**TO DO**
Transcribe the listing verbatim. Do not carry over any pictures.

**DATA SECTION**
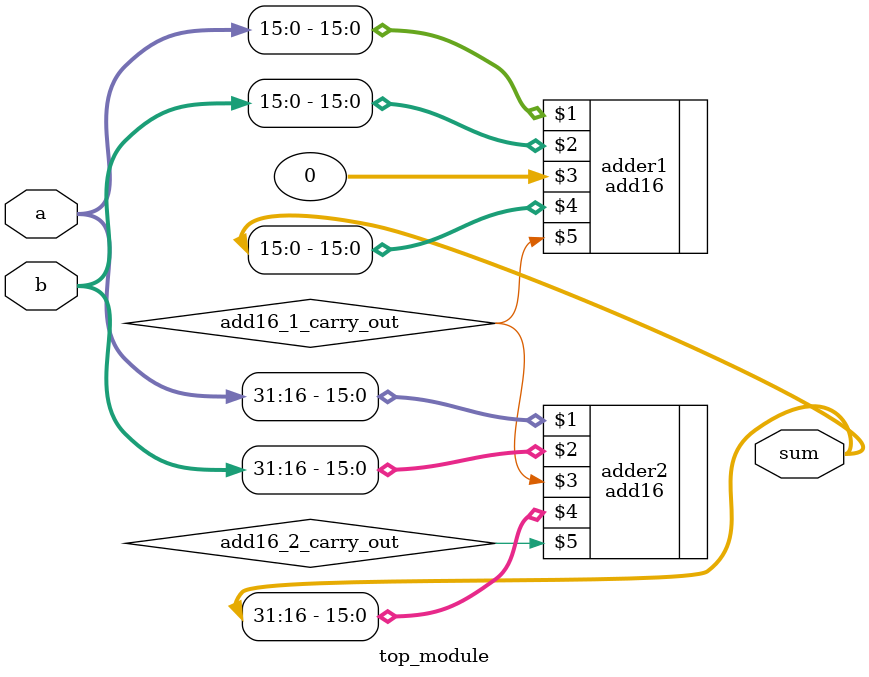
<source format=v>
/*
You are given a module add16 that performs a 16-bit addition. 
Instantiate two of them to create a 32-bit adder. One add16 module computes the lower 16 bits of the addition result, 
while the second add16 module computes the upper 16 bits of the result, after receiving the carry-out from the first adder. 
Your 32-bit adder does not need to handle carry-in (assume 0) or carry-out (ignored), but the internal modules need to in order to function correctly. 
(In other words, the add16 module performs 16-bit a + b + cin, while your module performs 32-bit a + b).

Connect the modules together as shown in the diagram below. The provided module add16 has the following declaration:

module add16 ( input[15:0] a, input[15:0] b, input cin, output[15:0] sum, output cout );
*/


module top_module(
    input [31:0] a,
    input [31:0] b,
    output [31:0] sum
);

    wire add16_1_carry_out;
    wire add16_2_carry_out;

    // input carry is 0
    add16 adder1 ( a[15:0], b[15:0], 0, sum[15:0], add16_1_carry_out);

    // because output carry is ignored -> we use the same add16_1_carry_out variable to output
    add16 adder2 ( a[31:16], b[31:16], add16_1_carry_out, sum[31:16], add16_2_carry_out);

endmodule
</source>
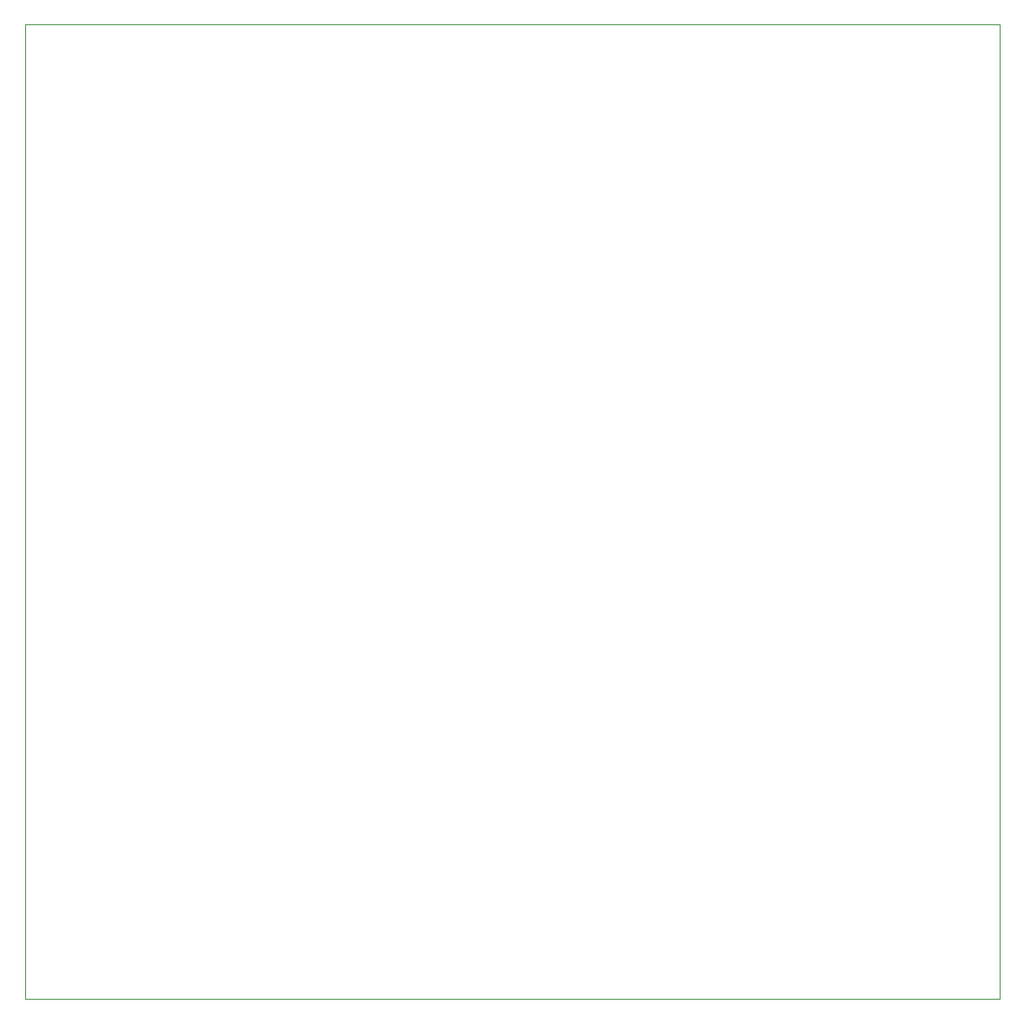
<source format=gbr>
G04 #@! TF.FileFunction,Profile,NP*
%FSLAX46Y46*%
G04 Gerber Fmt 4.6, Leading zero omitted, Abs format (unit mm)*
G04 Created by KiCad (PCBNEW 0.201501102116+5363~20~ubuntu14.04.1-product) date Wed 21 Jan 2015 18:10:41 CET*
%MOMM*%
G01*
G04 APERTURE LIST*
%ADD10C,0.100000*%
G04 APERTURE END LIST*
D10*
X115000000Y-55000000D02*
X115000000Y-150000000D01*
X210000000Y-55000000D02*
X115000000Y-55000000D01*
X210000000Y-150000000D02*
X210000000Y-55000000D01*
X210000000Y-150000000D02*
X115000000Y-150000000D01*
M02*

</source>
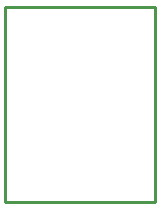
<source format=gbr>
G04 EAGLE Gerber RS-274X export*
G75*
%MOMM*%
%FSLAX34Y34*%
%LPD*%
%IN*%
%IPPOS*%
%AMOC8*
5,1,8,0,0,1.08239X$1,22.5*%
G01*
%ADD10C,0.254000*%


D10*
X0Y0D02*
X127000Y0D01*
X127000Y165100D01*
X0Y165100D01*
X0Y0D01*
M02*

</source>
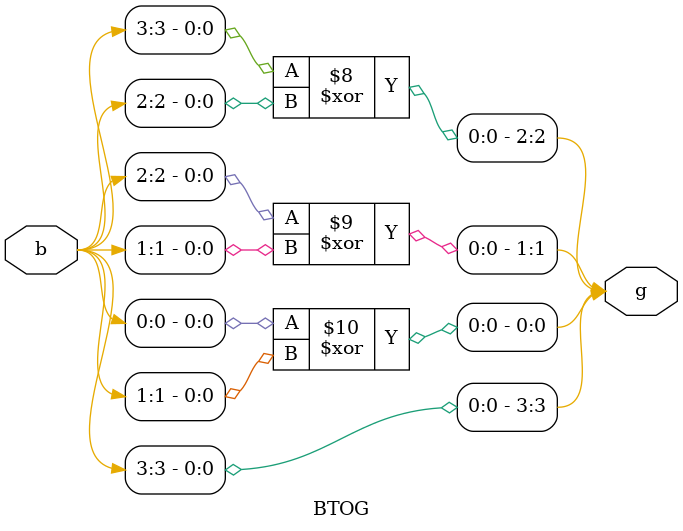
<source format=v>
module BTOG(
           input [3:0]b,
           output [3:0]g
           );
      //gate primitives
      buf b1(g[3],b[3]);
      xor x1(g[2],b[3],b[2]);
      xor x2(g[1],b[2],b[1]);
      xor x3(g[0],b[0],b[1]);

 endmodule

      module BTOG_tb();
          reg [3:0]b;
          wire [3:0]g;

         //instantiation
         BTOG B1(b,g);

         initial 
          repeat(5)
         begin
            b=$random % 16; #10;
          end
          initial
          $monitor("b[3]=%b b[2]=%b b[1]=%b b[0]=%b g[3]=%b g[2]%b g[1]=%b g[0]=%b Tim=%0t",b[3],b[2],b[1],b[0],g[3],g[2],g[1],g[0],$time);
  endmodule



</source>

**EXERCISE RESULT**
<source format=v>
/*
You are given a module add16 that performs a 16-bit addition. 
Instantiate two of them to create a 32-bit adder. One add16 module computes the lower 16 bits of the addition result, 
while the second add16 module computes the upper 16 bits of the result, after receiving the carry-out from the first adder. 
Your 32-bit adder does not need to handle carry-in (assume 0) or carry-out (ignored), but the internal modules need to in order to function correctly. 
(In other words, the add16 module performs 16-bit a + b + cin, while your module performs 32-bit a + b).

Connect the modules together as shown in the diagram below. The provided module add16 has the following declaration:

module add16 ( input[15:0] a, input[15:0] b, input cin, output[15:0] sum, output cout );
*/


module top_module(
    input [31:0] a,
    input [31:0] b,
    output [31:0] sum
);

    wire add16_1_carry_out;
    wire add16_2_carry_out;

    // input carry is 0
    add16 adder1 ( a[15:0], b[15:0], 0, sum[15:0], add16_1_carry_out);

    // because output carry is ignored -> we use the same add16_1_carry_out variable to output
    add16 adder2 ( a[31:16], b[31:16], add16_1_carry_out, sum[31:16], add16_2_carry_out);

endmodule
</source>
<source format=gbr>
G04 #@! TF.FileFunction,Profile,NP*
%FSLAX46Y46*%
G04 Gerber Fmt 4.6, Leading zero omitted, Abs format (unit mm)*
G04 Created by KiCad (PCBNEW 0.201501102116+5363~20~ubuntu14.04.1-product) date Wed 21 Jan 2015 18:10:41 CET*
%MOMM*%
G01*
G04 APERTURE LIST*
%ADD10C,0.100000*%
G04 APERTURE END LIST*
D10*
X115000000Y-55000000D02*
X115000000Y-150000000D01*
X210000000Y-55000000D02*
X115000000Y-55000000D01*
X210000000Y-150000000D02*
X210000000Y-55000000D01*
X210000000Y-150000000D02*
X115000000Y-150000000D01*
M02*

</source>
<source format=gbr>
G04 EAGLE Gerber RS-274X export*
G75*
%MOMM*%
%FSLAX34Y34*%
%LPD*%
%IN*%
%IPPOS*%
%AMOC8*
5,1,8,0,0,1.08239X$1,22.5*%
G01*
%ADD10C,0.254000*%


D10*
X0Y0D02*
X127000Y0D01*
X127000Y165100D01*
X0Y165100D01*
X0Y0D01*
M02*

</source>
<source format=v>
module BTOG(
           input [3:0]b,
           output [3:0]g
           );
      //gate primitives
      buf b1(g[3],b[3]);
      xor x1(g[2],b[3],b[2]);
      xor x2(g[1],b[2],b[1]);
      xor x3(g[0],b[0],b[1]);

 endmodule

      module BTOG_tb();
          reg [3:0]b;
          wire [3:0]g;

         //instantiation
         BTOG B1(b,g);

         initial 
          repeat(5)
         begin
            b=$random % 16; #10;
          end
          initial
          $monitor("b[3]=%b b[2]=%b b[1]=%b b[0]=%b g[3]=%b g[2]%b g[1]=%b g[0]=%b Tim=%0t",b[3],b[2],b[1],b[0],g[3],g[2],g[1],g[0],$time);
  endmodule



</source>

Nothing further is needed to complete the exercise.